To buy or not to buy?

by Anil Bhoyrul

Dubai’s five-year real estate boom has finally run out of steam. Anil Bhoyrul looks at where prices are headed amid growing project delays and cancellations.

Andrew Partridge has spent the last six months trying to buy a new house in Dubai. He has spoken to hundreds of estate agents, brokers and so-called ‘experts’, trying to gauge whether prices have bottomed out. “The only thing I know for sure is that nobody knows anything for sure,” he says.

The Dubai-based financial services manager is not alone. Like Partridge, thousands of people living in the emirate have been tempted this year to take the plunge, and give up renting for owning. The spectacular crash in house prices, estimated at 50 percent this year alone, has made buying affordable again.
But while property prices may have fallen, take up hasn’t been great. Most buyers are asking the same question: how low can prices go?

“I saw a three-bedroom apartment in the Palm Jumeirah for AED2m ($544,000), which was going for AED4.2m ($1.1m) this time last year. I can afford it, but the problem is that if prices fell another 10 percent, my new home would only be worth AED1.8m ($490,000). It might take five years for me to get back to the buying price. It’s a risk, it’s a gamble, and I’m not sure what to do,” he says.

Views from the experts

Like Partridge, most potential investors have scoured the endless reports published on a near weekly basis, but even these only seem to add to the confusion.

In August, international property adviser, Jones Lang LaSalle (JLL), issued a report stating that prices in Dubai had plunged 49 percent since the third quarter last year, with rents tumbling 35 percent in the same period. While values fell 24 percent in the second quarter, the rate of decline slowed, with the gap narrowing between asking and achieved prices.

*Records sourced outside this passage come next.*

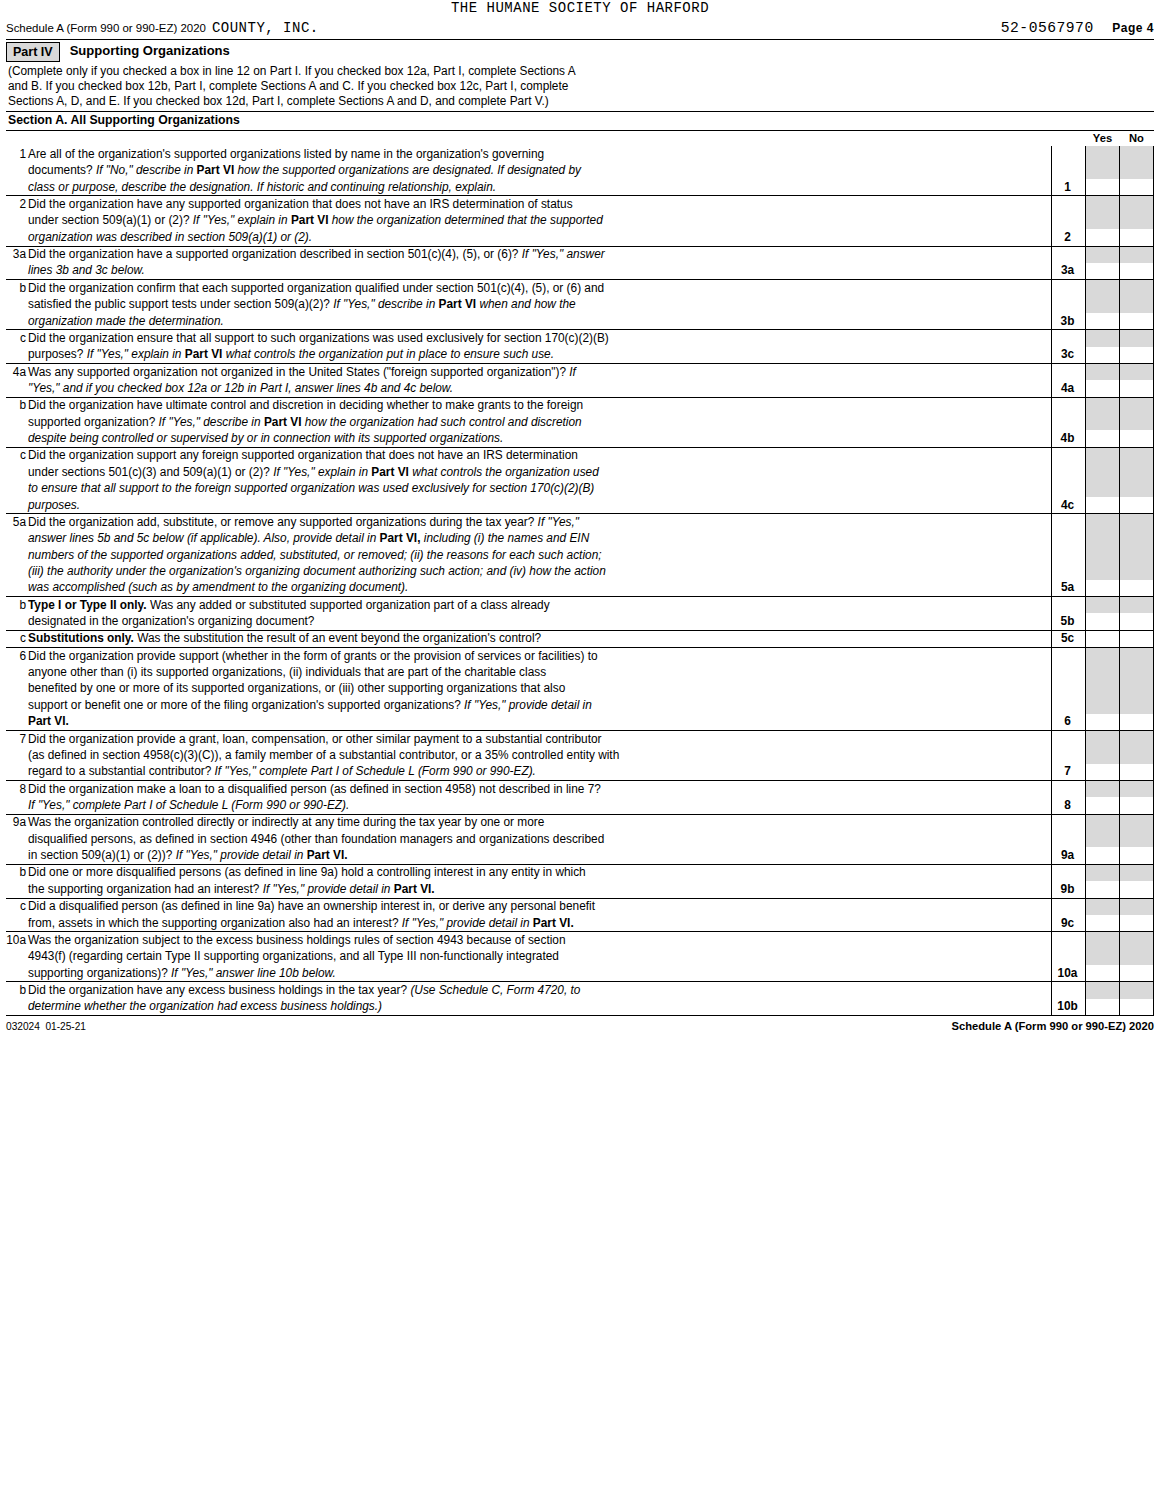THE HUMANE SOCIETY OF HARFORD
Schedule A (Form 990 or 990-EZ) 2020 COUNTY, INC. 52-0567970 Page 4
Part IV
Supporting Organizations
(Complete only if you checked a box in line 12 on Part I. If you checked box 12a, Part I, complete Sections A
and B. If you checked box 12b, Part I, complete Sections A and C. If you checked box 12c, Part I, complete
Sections A, D, and E. If you checked box 12d, Part I, complete Sections A and D, and complete Part V.)
Section A. All Supporting Organizations
| | | | Yes | No |
| --- | --- | --- | --- | --- |
| 1 | Are all of the organization's supported organizations listed by name in the organization's governing | | | |
| | documents? If "No," describe in Part VI how the supported organizations are designated. If designated by | | | |
| | class or purpose, describe the designation. If historic and continuing relationship, explain. | 1 | | |
| 2 | Did the organization have any supported organization that does not have an IRS determination of status | | | |
| | under section 509(a)(1) or (2)? If "Yes," explain in Part VI how the organization determined that the supported | | | |
| | organization was described in section 509(a)(1) or (2). | 2 | | |
| 3a | Did the organization have a supported organization described in section 501(c)(4), (5), or (6)? If "Yes," answer | | | |
| | lines 3b and 3c below. | 3a | | |
| b | Did the organization confirm that each supported organization qualified under section 501(c)(4), (5), or (6) and | | | |
| | satisfied the public support tests under section 509(a)(2)? If "Yes," describe in Part VI when and how the | | | |
| | organization made the determination. | 3b | | |
| c | Did the organization ensure that all support to such organizations was used exclusively for section 170(c)(2)(B) | | | |
| | purposes? If "Yes," explain in Part VI what controls the organization put in place to ensure such use. | 3c | | |
| 4a | Was any supported organization not organized in the United States ("foreign supported organization")? If | | | |
| | "Yes," and if you checked box 12a or 12b in Part I, answer lines 4b and 4c below. | 4a | | |
| b | Did the organization have ultimate control and discretion in deciding whether to make grants to the foreign | | | |
| | supported organization? If "Yes," describe in Part VI how the organization had such control and discretion | | | |
| | despite being controlled or supervised by or in connection with its supported organizations. | 4b | | |
| c | Did the organization support any foreign supported organization that does not have an IRS determination | | | |
| | under sections 501(c)(3) and 509(a)(1) or (2)? If "Yes," explain in Part VI what controls the organization used | | | |
| | to ensure that all support to the foreign supported organization was used exclusively for section 170(c)(2)(B) | | | |
| | purposes. | 4c | | |
| 5a | Did the organization add, substitute, or remove any supported organizations during the tax year? If "Yes," | | | |
| | answer lines 5b and 5c below (if applicable). Also, provide detail in Part VI, including (i) the names and EIN | | | |
| | numbers of the supported organizations added, substituted, or removed; (ii) the reasons for each such action; | | | |
| | (iii) the authority under the organization's organizing document authorizing such action; and (iv) how the action | | | |
| | was accomplished (such as by amendment to the organizing document). | 5a | | |
| b | Type I or Type II only. Was any added or substituted supported organization part of a class already | | | |
| | designated in the organization's organizing document? | 5b | | |
| c | Substitutions only. Was the substitution the result of an event beyond the organization's control? | 5c | | |
| 6 | Did the organization provide support (whether in the form of grants or the provision of services or facilities) to | | | |
| | anyone other than (i) its supported organizations, (ii) individuals that are part of the charitable class | | | |
| | benefited by one or more of its supported organizations, or (iii) other supporting organizations that also | | | |
| | support or benefit one or more of the filing organization's supported organizations? If "Yes," provide detail in | | | |
| | Part VI. | 6 | | |
| 7 | Did the organization provide a grant, loan, compensation, or other similar payment to a substantial contributor | | | |
| | (as defined in section 4958(c)(3)(C)), a family member of a substantial contributor, or a 35% controlled entity with | | | |
| | regard to a substantial contributor? If "Yes," complete Part I of Schedule L (Form 990 or 990-EZ). | 7 | | |
| 8 | Did the organization make a loan to a disqualified person (as defined in section 4958) not described in line 7? | | | |
| | If "Yes," complete Part I of Schedule L (Form 990 or 990-EZ). | 8 | | |
| 9a | Was the organization controlled directly or indirectly at any time during the tax year by one or more | | | |
| | disqualified persons, as defined in section 4946 (other than foundation managers and organizations described | | | |
| | in section 509(a)(1) or (2))? If "Yes," provide detail in Part VI. | 9a | | |
| b | Did one or more disqualified persons (as defined in line 9a) hold a controlling interest in any entity in which | | | |
| | the supporting organization had an interest? If "Yes," provide detail in Part VI. | 9b | | |
| c | Did a disqualified person (as defined in line 9a) have an ownership interest in, or derive any personal benefit | | | |
| | from, assets in which the supporting organization also had an interest? If "Yes," provide detail in Part VI. | 9c | | |
| 10a | Was the organization subject to the excess business holdings rules of section 4943 because of section | | | |
| | 4943(f) (regarding certain Type II supporting organizations, and all Type III non-functionally integrated | | | |
| | supporting organizations)? If "Yes," answer line 10b below. | 10a | | |
| b | Did the organization have any excess business holdings in the tax year? (Use Schedule C, Form 4720, to | | | |
| | determine whether the organization had excess business holdings.) | 10b | | |
032024 01-25-21 Schedule A (Form 990 or 990-EZ) 2020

Rents also fell less sharply in the second quarter, the report added. The average rent for a two-bedroom apartment fell by 15 percent in the second quarter, compared to 22 percent in the first three months of the year.

Some 22,400 residential units are expected to be handed over in 2009, in spite of over $24bn worth of residential projects being put on hold or cancelled, JLL said in the report.

On the demand front, transactional volume remained stable between Q1 and Q2 in comparison to the 58 percent decrease between Q2 2008 and Q2 2009.

Craig Plumb, head of research at Jones Lang LaSalle MENA, says: “The stabilisation of transactional volumes is an important indicator, which reflects improved confidence among real estate investors. The narrowing gap between asking prices and achieved prices is a further indication that the real estate market is beginning to stabilise, albeit at significantly lower levels of pricing than those seen earlier in the year.

“While there have been a large number of projects delayed or cancelled, there remains a significant level of new supply, with around 22,400 residential units expected to be completed across Dubai in 2009.”

Meanwhile, the rate of decline in Dubai house prices slowed in the second quarter with values falling 9 percent, international real estate advisors, Colliers International, said in its August report. The real estate consultancy put the housing market’s better performance down to a 50 percent increase in transactions from April to June and a slight easing of mortgage availability.

However, it said financing still remained tight and cited expatriate job losses and lack of transparency from developers over project delays and cancellations for the 9 percent drop in the second quarter.